Most striking in all Baba‘s narratives where some ideologies underpinning many challenges of development which we battle with today. Baba serving as a midwife, like some modern day adherent shared societal beliefs and misconceptions of her time regarding, circumcision, medicine and breastfeeding; all of which did not emerge from any form of empirical test.
‘Sometimes, if it is a girl child, the father refuses to allow the clitoris to be cut. But the mother will never refuse to have this done, she wants her daughter to grow big and strong. If you do not clip the clitoris, you will see the girl getting ill, she gets thin until she dies. If she starts to become like that, and the clitoris is clipped, and medicine put on, then she recovers.’

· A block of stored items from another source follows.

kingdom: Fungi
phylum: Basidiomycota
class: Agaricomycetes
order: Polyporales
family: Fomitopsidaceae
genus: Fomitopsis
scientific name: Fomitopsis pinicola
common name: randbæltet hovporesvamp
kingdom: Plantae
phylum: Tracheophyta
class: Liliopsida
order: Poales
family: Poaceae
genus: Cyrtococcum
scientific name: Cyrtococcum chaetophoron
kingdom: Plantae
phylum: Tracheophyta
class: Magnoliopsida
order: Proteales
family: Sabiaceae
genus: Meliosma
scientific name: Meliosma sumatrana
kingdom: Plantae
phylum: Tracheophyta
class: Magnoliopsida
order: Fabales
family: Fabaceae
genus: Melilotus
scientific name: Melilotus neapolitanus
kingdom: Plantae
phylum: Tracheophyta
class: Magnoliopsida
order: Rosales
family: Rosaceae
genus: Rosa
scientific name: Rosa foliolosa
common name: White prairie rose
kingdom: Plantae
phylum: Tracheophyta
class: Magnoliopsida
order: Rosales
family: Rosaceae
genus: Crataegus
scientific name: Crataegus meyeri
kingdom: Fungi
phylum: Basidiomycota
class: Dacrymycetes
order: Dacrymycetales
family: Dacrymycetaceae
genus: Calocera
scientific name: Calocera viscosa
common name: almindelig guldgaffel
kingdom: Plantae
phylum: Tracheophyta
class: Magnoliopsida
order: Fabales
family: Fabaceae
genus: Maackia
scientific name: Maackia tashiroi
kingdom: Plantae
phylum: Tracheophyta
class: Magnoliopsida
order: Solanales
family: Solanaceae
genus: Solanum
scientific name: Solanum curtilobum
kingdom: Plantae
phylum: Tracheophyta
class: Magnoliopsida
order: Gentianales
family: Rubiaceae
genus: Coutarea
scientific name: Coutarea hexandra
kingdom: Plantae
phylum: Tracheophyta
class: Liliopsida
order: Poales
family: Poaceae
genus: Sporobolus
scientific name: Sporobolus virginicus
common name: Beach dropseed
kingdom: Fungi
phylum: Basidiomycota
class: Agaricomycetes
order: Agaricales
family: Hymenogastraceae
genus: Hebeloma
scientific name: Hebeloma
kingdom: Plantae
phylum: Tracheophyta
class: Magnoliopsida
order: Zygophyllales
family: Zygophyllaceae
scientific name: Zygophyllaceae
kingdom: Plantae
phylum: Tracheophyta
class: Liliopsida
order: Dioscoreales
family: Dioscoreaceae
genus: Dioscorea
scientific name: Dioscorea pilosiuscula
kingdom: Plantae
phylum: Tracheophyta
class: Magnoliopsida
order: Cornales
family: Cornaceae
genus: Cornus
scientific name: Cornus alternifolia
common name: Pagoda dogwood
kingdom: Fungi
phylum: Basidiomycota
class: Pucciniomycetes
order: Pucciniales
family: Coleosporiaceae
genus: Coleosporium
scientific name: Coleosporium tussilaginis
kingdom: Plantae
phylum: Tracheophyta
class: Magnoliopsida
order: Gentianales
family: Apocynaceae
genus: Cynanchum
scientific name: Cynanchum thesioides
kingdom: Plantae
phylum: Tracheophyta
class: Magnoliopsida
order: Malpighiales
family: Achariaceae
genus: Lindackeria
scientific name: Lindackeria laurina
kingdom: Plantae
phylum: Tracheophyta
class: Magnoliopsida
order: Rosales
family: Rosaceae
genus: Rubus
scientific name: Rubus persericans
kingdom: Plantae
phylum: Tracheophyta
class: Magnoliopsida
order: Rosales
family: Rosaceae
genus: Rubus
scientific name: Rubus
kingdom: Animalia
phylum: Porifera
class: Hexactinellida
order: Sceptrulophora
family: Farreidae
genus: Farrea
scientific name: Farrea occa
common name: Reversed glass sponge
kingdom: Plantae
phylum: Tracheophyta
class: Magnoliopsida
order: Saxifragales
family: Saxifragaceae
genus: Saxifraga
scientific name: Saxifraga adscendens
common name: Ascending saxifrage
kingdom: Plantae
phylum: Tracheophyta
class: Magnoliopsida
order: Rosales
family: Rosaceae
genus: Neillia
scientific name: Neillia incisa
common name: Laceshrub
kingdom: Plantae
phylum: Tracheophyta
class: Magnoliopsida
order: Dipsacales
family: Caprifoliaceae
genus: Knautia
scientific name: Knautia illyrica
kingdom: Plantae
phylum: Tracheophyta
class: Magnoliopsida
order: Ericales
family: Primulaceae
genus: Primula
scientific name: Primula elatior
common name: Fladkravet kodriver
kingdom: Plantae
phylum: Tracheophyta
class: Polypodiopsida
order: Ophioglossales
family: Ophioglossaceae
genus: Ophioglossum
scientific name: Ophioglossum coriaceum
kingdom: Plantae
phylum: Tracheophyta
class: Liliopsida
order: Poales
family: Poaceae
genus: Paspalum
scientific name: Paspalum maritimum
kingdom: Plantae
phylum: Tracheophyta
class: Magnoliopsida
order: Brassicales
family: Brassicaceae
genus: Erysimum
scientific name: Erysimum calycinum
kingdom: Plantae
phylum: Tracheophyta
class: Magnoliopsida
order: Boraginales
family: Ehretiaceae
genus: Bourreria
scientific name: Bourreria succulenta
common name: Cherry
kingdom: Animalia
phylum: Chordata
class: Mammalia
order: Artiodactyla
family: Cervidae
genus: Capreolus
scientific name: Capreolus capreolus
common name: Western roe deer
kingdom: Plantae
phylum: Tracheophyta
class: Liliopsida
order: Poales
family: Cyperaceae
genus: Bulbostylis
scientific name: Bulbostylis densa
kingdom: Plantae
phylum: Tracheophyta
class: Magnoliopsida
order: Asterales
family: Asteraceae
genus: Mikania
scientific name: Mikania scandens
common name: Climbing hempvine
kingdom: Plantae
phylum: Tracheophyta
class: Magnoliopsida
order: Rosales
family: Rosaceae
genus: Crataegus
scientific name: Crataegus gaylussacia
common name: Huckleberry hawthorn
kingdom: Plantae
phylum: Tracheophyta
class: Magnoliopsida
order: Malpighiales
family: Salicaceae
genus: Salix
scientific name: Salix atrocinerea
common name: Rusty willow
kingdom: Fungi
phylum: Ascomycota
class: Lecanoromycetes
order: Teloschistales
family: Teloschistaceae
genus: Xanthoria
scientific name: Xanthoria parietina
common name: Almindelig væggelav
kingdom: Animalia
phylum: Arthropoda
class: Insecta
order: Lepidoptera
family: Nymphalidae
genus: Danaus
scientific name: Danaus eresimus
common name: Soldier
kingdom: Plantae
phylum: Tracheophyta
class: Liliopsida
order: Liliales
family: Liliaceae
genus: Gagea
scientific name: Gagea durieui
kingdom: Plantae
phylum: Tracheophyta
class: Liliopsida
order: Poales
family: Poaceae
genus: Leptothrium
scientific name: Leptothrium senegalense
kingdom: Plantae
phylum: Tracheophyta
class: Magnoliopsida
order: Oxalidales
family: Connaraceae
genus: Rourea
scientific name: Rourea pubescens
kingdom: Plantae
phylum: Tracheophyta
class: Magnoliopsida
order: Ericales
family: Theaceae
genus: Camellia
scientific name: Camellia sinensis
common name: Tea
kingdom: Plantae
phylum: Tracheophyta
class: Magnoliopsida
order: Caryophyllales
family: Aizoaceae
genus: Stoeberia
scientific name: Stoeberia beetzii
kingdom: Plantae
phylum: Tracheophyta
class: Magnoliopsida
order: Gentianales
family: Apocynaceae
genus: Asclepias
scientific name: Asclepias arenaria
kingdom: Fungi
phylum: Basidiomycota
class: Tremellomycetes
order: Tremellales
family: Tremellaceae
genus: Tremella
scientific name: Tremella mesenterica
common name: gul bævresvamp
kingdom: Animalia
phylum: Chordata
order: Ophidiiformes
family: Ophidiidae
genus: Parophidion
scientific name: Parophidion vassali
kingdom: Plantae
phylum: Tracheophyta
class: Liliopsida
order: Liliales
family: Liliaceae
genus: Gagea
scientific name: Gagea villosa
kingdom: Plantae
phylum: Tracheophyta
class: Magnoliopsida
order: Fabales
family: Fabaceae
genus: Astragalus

‘When a child is seven days old, we rub the soles of his feet with his mother’s milk to kill the flesh there, then even in the dry season he won’t feel the heat of the path. If the mother’s milk gets onto the child’s genital, it will kill them too…she should always cover other breast with her cloth so that the milk shall not fall on the child’s genitals… if the child is a boy he won’t be able to do anything with a women; if a girl, there will be no entrance, it will be blocked up or her genitals will die.’
‘A mother should not go to her husband while she has a child she is suckling. If she does, the child will get thin, he dries up, he won’t get strong, he won’t get healthy. If she goes after two years, it is nothing. It is not sleeping with her husband that spoils her milk, it is the pregnancy that does that…If he insists, she should wear the Kolanut charm…there is medicine to make the pregnancy ‘go to sleep’, but that is not a good thing.’
Putting this book in any single class or genre of conventional literature or academic writing remains a challenge. The author Mary Smith blends history, ethnography with elements of autobiography embellished with songs to give readers an enduring book highlighting political issues of race, culture, slavery, marriage constructs, adoption, widowhood and gender among others.
Mary Smith’s anthropological record of the Hausa people captured through oral accounts given by Baba, carries a sense of compelling authenticity. Nonetheless, there is still the danger of a single story to consider.